__Exercise instructions__:
Reproduce the text of all the rows below word for word, leaving out the pictures.

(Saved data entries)

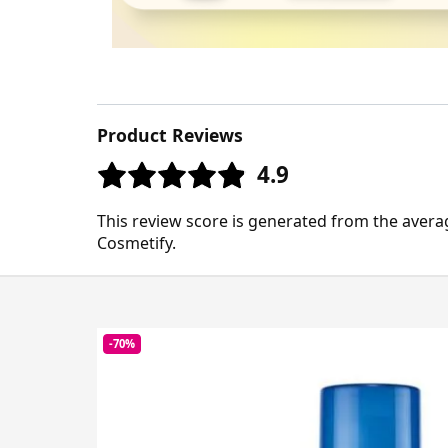
Product Reviews
4.9
This review score is generated from the avera
Cosmetify.
-70%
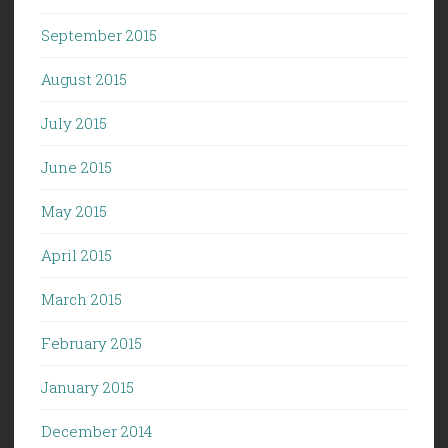
September 2015
August 2015
July 2015
June 2015
May 2015
April 2015
March 2015
February 2015
January 2015
December 2014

__Response box__:
Product Reviews
4.9
This review score is generated from the avera
Cosmetify.
-70%
September 2015
August 2015
July 2015
June 2015
May 2015
April 2015
March 2015
February 2015
January 2015
December 2014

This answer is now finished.